Plain-text document sources:
--------
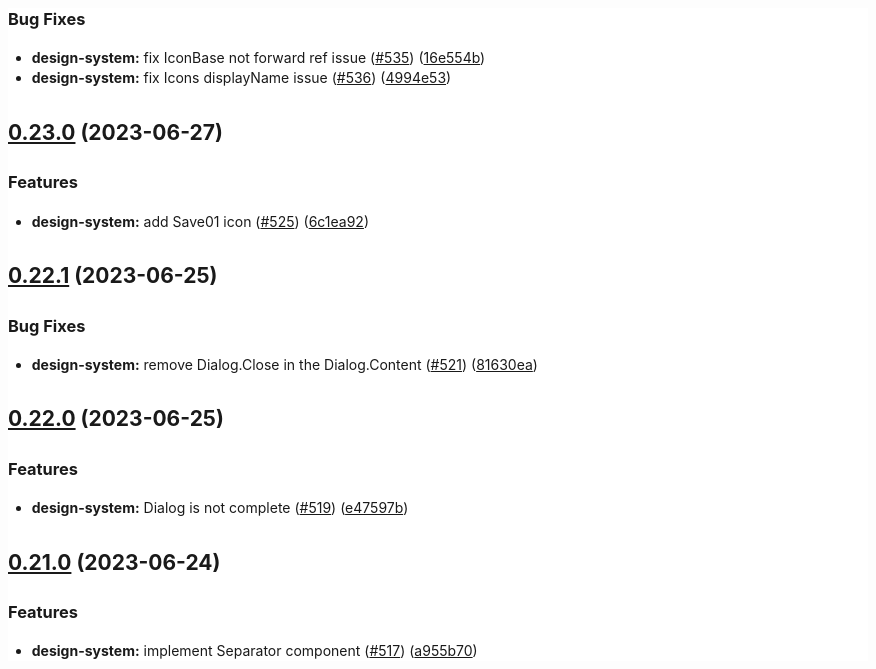 ### Bug Fixes

- **design-system:** fix IconBase not forward ref issue ([#535](https://github.com/instill-ai/design-system/issues/535)) ([16e554b](https://github.com/instill-ai/design-system/commit/16e554b7bb6c2647afb6938772c6e71611cd1deb))
- **design-system:** fix Icons displayName issue ([#536](https://github.com/instill-ai/design-system/issues/536)) ([4994e53](https://github.com/instill-ai/design-system/commit/4994e53112c8cd819a31ac641f73d314aa224e43))

## [0.23.0](https://github.com/instill-ai/design-system/compare/@instill-ai/design-system-v0.22.1...@instill-ai/design-system-v0.23.0) (2023-06-27)

### Features

- **design-system:** add Save01 icon ([#525](https://github.com/instill-ai/design-system/issues/525)) ([6c1ea92](https://github.com/instill-ai/design-system/commit/6c1ea923d3171b4395f21f0a08eacd31254859c2))

## [0.22.1](https://github.com/instill-ai/design-system/compare/@instill-ai/design-system-v0.22.0...@instill-ai/design-system-v0.22.1) (2023-06-25)

### Bug Fixes

- **design-system:** remove Dialog.Close in the Dialog.Content ([#521](https://github.com/instill-ai/design-system/issues/521)) ([81630ea](https://github.com/instill-ai/design-system/commit/81630ea32221e7c635610058931410f132f4bd56))

## [0.22.0](https://github.com/instill-ai/design-system/compare/@instill-ai/design-system-v0.21.0...@instill-ai/design-system-v0.22.0) (2023-06-25)

### Features

- **design-system:** Dialog is not complete ([#519](https://github.com/instill-ai/design-system/issues/519)) ([e47597b](https://github.com/instill-ai/design-system/commit/e47597b657ae068140fb2ab9b06ff7802a9ad795))

## [0.21.0](https://github.com/instill-ai/design-system/compare/@instill-ai/design-system-v0.20.0...@instill-ai/design-system-v0.21.0) (2023-06-24)

### Features

- **design-system:** implement Separator component ([#517](https://github.com/instill-ai/design-system/issues/517)) ([a955b70](https://github.com/instill-ai/design-system/commit/a955b70ad8e14b9ebfc958aec927e6df79d3b3c0))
--------
What to do ->
Each line above that contains "compare" must be copied out.

Response to this task ->
## [0.23.0](https://github.com/instill-ai/design-system/compare/@instill-ai/design-system-v0.22.1...@instill-ai/design-system-v0.23.0) (2023-06-27)
## [0.22.1](https://github.com/instill-ai/design-system/compare/@instill-ai/design-system-v0.22.0...@instill-ai/design-system-v0.22.1) (2023-06-25)
## [0.22.0](https://github.com/instill-ai/design-system/compare/@instill-ai/design-system-v0.21.0...@instill-ai/design-system-v0.22.0) (2023-06-25)
## [0.21.0](https://github.com/instill-ai/design-system/compare/@instill-ai/design-system-v0.20.0...@instill-ai/design-system-v0.21.0) (2023-06-24)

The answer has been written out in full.